Amplitude Modulation Filters as Feature Sets for Robust ASR: Constant Absolute or Relative Bandwidth?

Niko Moritz (1), Jörn Anemüller (1,2), Birger Kollmeier (1,2)

(1) Fraunhofer IDMT, Project group Hearing, Speech and Audio Technology, Oldenburg, Germany
(2) University of Oldenburg, Medical Physics Department, Oldenburg, Germany

Many research efforts in the field of feature extraction for automatic speech recognition are focused on analyzing slow amplitude fluctuations of speech.
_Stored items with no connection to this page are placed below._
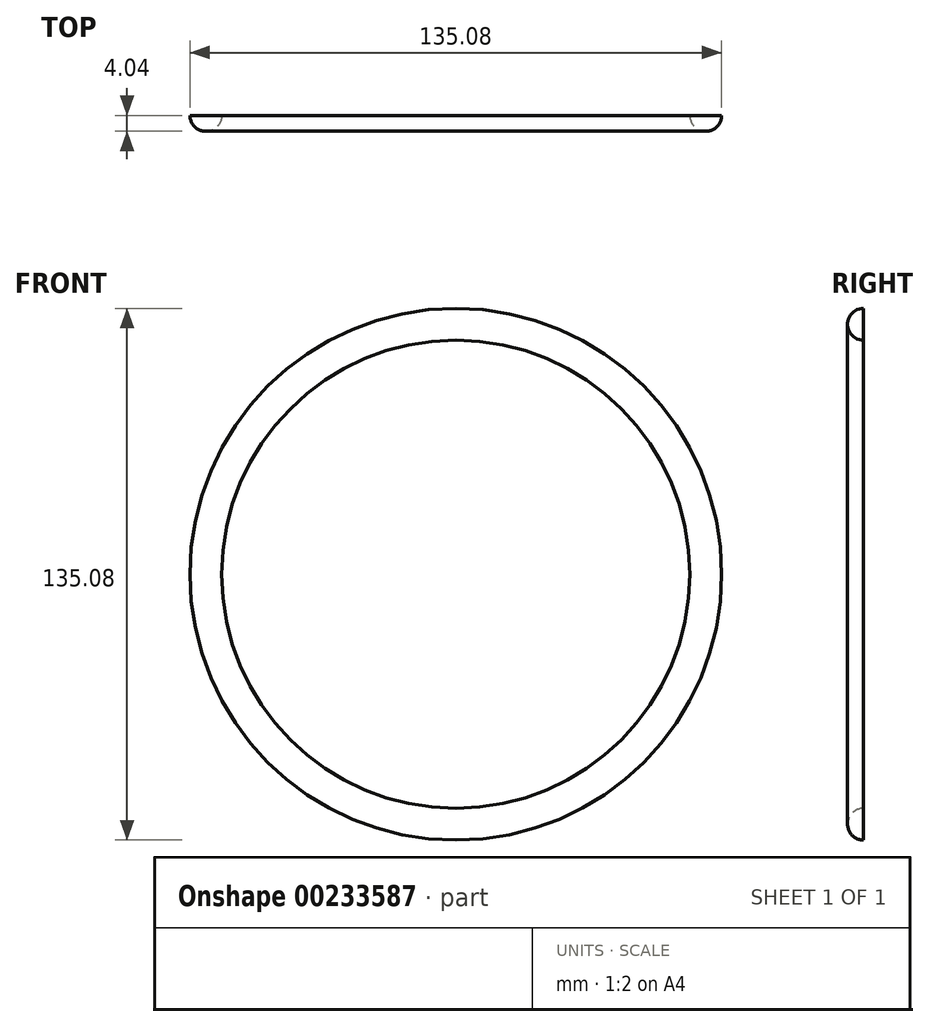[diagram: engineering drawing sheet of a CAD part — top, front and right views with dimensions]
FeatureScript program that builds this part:
annotation { "Feature Type Name" : "Feature", "Feature Type Description" : "" }
export const myFeature = defineFeature(function(context is Context, id is Id, definition is map)
    precondition{}
    {
        {
            var Q0;
            Q0=qCreatedBy(makeId("Front.planeOp"),FACE);
            var sketch = newSketch(context, id + "F0", { "sketchPlane" : qUnion([Q0])});
            skCircle(sketch, "E0", {"center": v(0, 0) * mm, "radius": 63.5 * mm});
            skSolve(sketch);
        }
        {
            var Q0;
            Q0=qCreatedBy(makeId("Right.planeOp"),FACE);
            var sketch = newSketch(context, id + "F1", { "sketchPlane" : qUnion([Q0])});
            skArc(sketch, "E1", {"start": v(0, 67.54) * mm, "mid": v(-4.04, 63.5) * mm, "end": v(0, 59.46) * mm});
            skLineSegment(sketch, "E2", {"start": v(0, 67.54) * mm, "end": v(0, 59.46) * mm});
            skSolve(sketch);
        }
        {
            var Q0;
            Q0=makeQuery(id+"F1.imprint","IMPRINT",FACE,{"disambiguationData":[TD([[makeQuery(id+"F1.imprint","IMPRINT",EDGE,{"derivedFrom":sQuery(id+"F1.wireOp",EDGE,"E1")}),1.0]])]});
            var Q1;
            Q1=sQuery(id+"F0.wireOp",EDGE,"E0");
            revolve(context, id + "F2", {"entities" : qUnion([Q0]), "axis" : qUnion([Q1]), "revolveType" : RevolveType.FULL});
        }
    });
In this study the importance of spectral and temporal resolution for the amplitude modulation frequency analysis are investigated in order to provide guidance for the appropriate filter design. Therefore, different wavelet and Fourier transform like filter time scales are examined, i.e. the importance of time and frequency separation is compared. The results demonstrate that analyzing three separate amplitude modulation frequency bands of constant bandwidth that cover the range from about 2 to 16 Hz are sufficient for automatic speech recognition.

Index Terms: amplitude modulation, speech recognition, wavelet transform, feature extraction

Full Paper

Bibliographic reference.  Moritz, Niko / Anemüller, Jörn / Kollmeier, Birger (2012): "Amplitude modulation filters as feature sets for robust ASR: constant absolute or relative bandwidth?", In INTERSPEECH-2012, 1231-1234.